As Castle later conceded, he was becoming fixated by the film: "The story of Rosemary's Baby was happening in life. Witches, all of them, were casting their spell, and I was becoming one of the principal players." And his fears were exacerbated in December 1968 when composer Krzysztof Komeda, whose score would receive a Golden Globe nomination, was rushed to the same hospital as Castle, having sustained serious head injuries. The exact cause of Komeda's trauma remains unclear. Several sources cite a traffic accident, while others claim that a blood clot ruptured while the Pole was skiing. Compatriot Roman Polanski, however, insisted that Komeda fell from an escarpment while jostling with writer Marek Hlasko at a drinks party. Whatever the truth, 38-year-old Komeda died in a Warsaw clinic on 23 April 1969 from a haematoma of the brain that eerily recalled the fate of Hutch (Maurice Evans) in Rosemary's Baby. Hlasko told friends, "If Krzysztof dies, I will die as well," and on 14 June, he succumbed to a presumedly accidental cocktail of alcohol and sleeping pills in Wiesbaden, West Germany.

Deeply disturbed by Komeda's demise, Castle became convinced that he would be struck down next. In such agony from renal colic that he could barely walk, yet unwilling to face more surgery, he agreed to a series of sodium bicarbonate injections. Administered twice a day for many months, the treatment induced fevers and acute discomfort. But the solution gradually dissolved the kidney stones and Castle was cured.

Yet any hopes that the hex had been lifted were dashed on 9 August 1969 when the pregnant Sharon Tate and three friends were murdered by members of Charles Manson's notorious Family at 10050 Cielo Drive in Benedict Canyon (the same street on which Joseph Stefano had written Psycho). The precise reason why they were targeted has never been established. But Manson had purportedly ordered his cohorts, led by Charles "Tex" Watson, to do "something witchy." And it is said that as Watson awoke the guests at 10050 he announced "I am the devil, here to do the devil's business."

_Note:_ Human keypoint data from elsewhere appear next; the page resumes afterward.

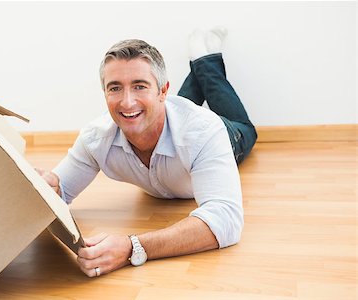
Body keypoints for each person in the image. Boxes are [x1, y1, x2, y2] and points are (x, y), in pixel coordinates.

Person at [37, 27, 257, 278]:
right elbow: (59, 190)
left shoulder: (204, 132)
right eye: (115, 88)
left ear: (164, 91)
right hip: (168, 115)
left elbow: (225, 221)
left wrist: (134, 247)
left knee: (247, 128)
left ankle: (204, 59)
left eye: (139, 86)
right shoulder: (96, 138)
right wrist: (48, 190)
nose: (126, 101)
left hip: (230, 135)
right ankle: (199, 62)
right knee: (147, 109)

More certain than ever that his film had loosed evil into the world, Castle went to ground. The year before he died, he wrote: "All my life I had yearned for the applause, approval and recognition of my peers; and when the awards were being passed out, I no longer cared. I was at home, very frightened of Rosemary's Baby." William Castle continued to make movies. However, the curse of his most enduring achievement didn't die with him in May 1977.

John Lennon had spent the spring of 1968 with Mia Farrow at the Maharishi Mahesh Yogi's ashram in India. During their stay, Lennon had written "Dear Prudence" for Farrow's sister (who shared a name with Sharon Tate's Yorkshire terrier) and it featured on The Beatles' White Album that November. Charles Manson claimed that the LP contained coded messages about the impending race war he hoped to provoke with the Cielo Drive slayings. Lennon himself met a violent end in December 1980 when he was gunned down in New York — outside the Dakota apartments which Castle and Polanski had used for the exteriors of the Bramford block where Rosemary gave birth to her child.

Mia Farrow seems not to believe in curses or coincidences, however, as she resides in next door, in the Langham building.